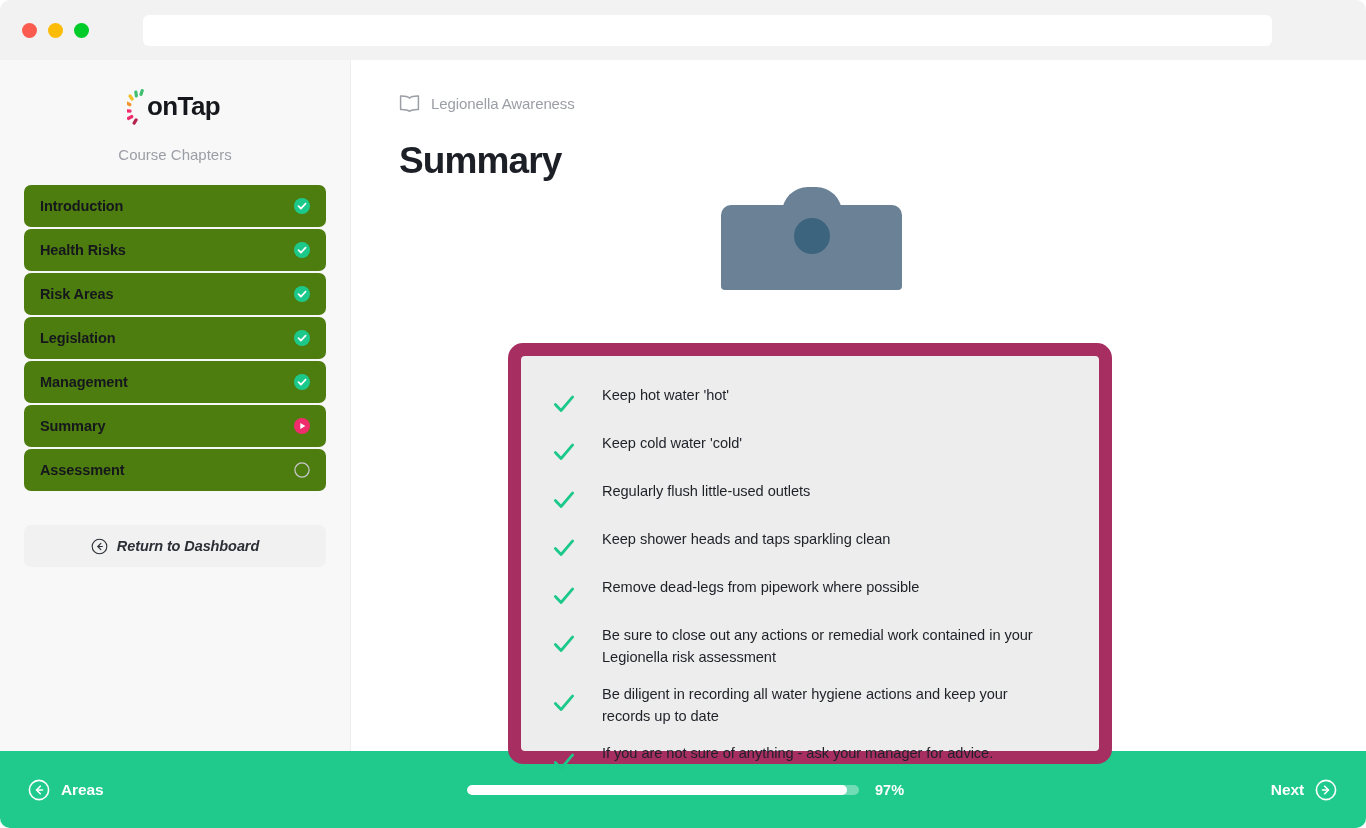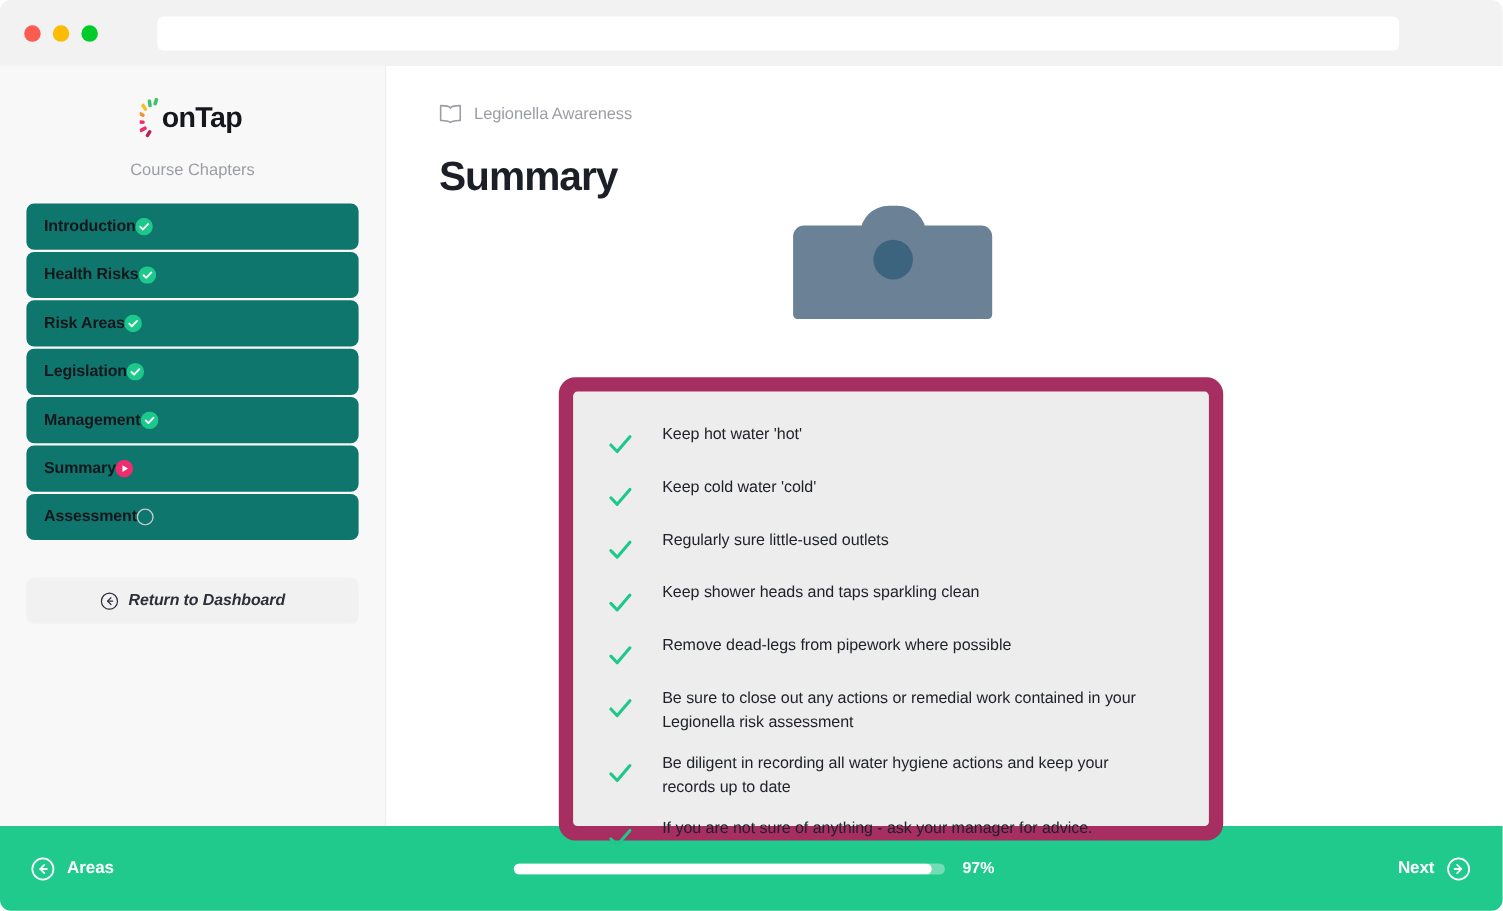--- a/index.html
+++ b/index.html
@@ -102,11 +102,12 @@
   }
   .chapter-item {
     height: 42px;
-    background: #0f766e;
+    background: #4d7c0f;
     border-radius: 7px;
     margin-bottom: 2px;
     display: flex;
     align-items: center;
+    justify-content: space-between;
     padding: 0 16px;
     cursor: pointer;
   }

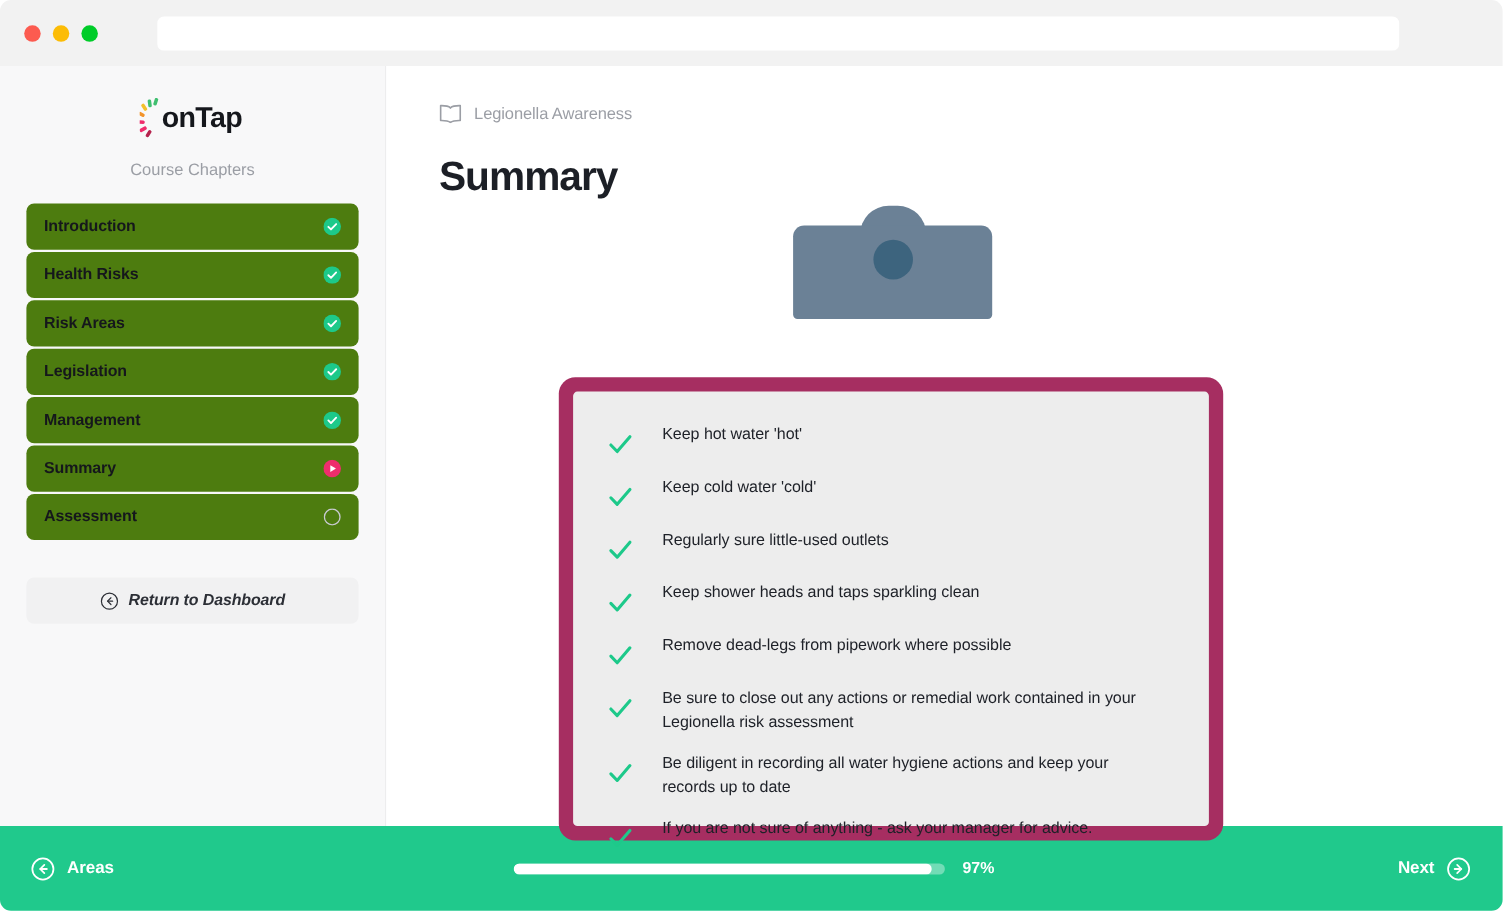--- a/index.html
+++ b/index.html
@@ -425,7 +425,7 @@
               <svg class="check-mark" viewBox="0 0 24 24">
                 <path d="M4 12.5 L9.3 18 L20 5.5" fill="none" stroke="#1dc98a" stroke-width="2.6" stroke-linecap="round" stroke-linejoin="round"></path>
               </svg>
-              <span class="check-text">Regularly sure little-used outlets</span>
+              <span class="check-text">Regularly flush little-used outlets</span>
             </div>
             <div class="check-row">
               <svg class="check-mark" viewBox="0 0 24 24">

--

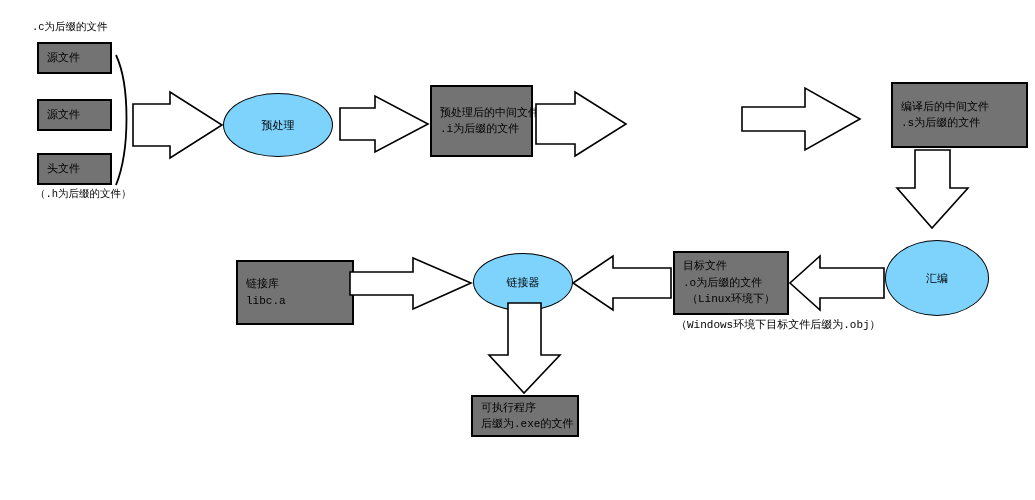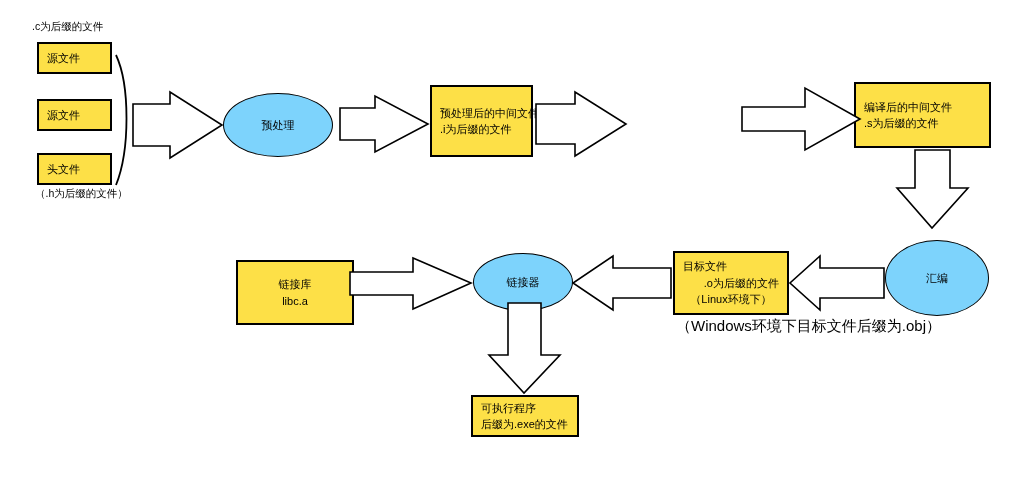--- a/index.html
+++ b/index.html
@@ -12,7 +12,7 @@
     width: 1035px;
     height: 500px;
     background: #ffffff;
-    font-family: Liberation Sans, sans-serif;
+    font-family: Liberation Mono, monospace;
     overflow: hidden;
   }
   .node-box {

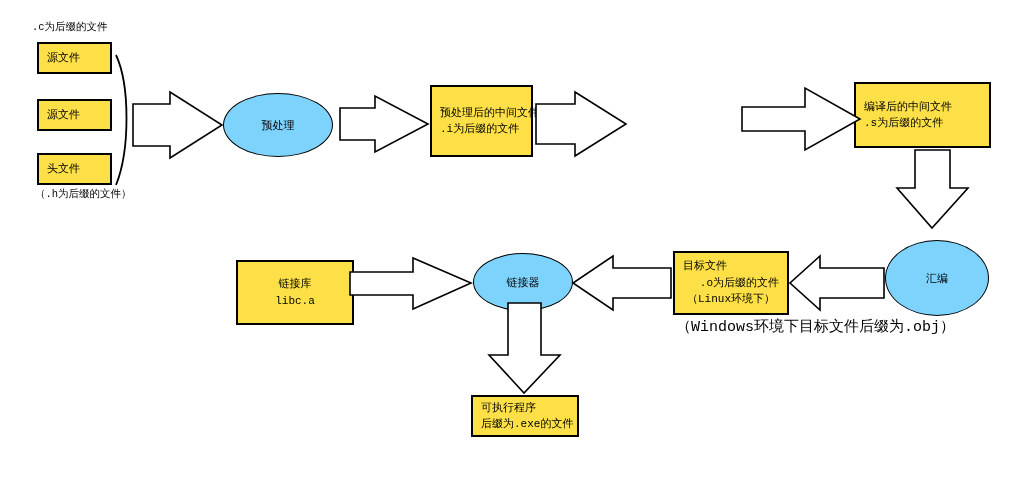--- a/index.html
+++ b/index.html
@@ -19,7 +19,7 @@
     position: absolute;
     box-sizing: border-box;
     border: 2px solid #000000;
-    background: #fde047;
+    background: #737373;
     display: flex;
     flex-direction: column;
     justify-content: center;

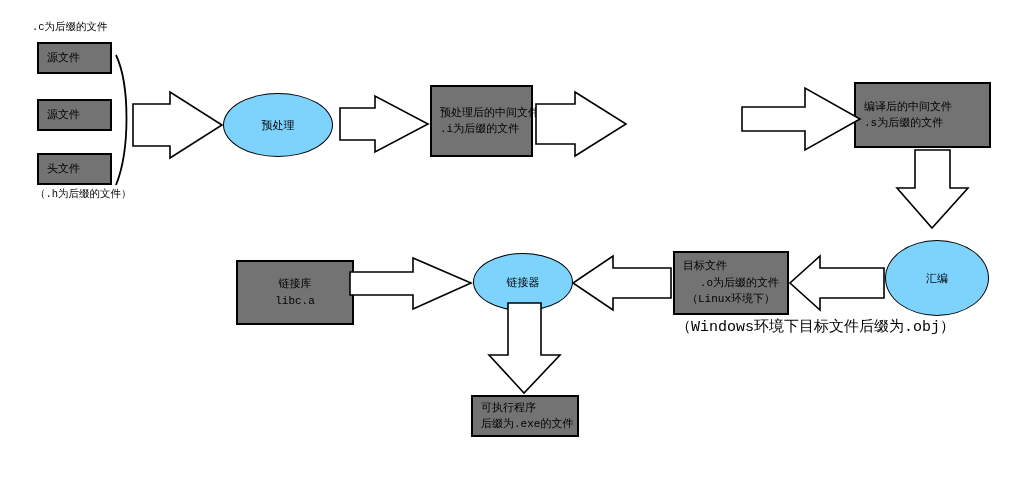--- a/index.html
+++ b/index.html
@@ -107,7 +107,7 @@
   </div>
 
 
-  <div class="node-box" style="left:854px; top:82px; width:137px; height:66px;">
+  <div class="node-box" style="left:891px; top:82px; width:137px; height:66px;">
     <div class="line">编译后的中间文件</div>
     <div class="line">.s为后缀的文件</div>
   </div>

### What is being asked
How many lines in these entries contain the string "justify"? State the number and nothing more.

### Result of this task
2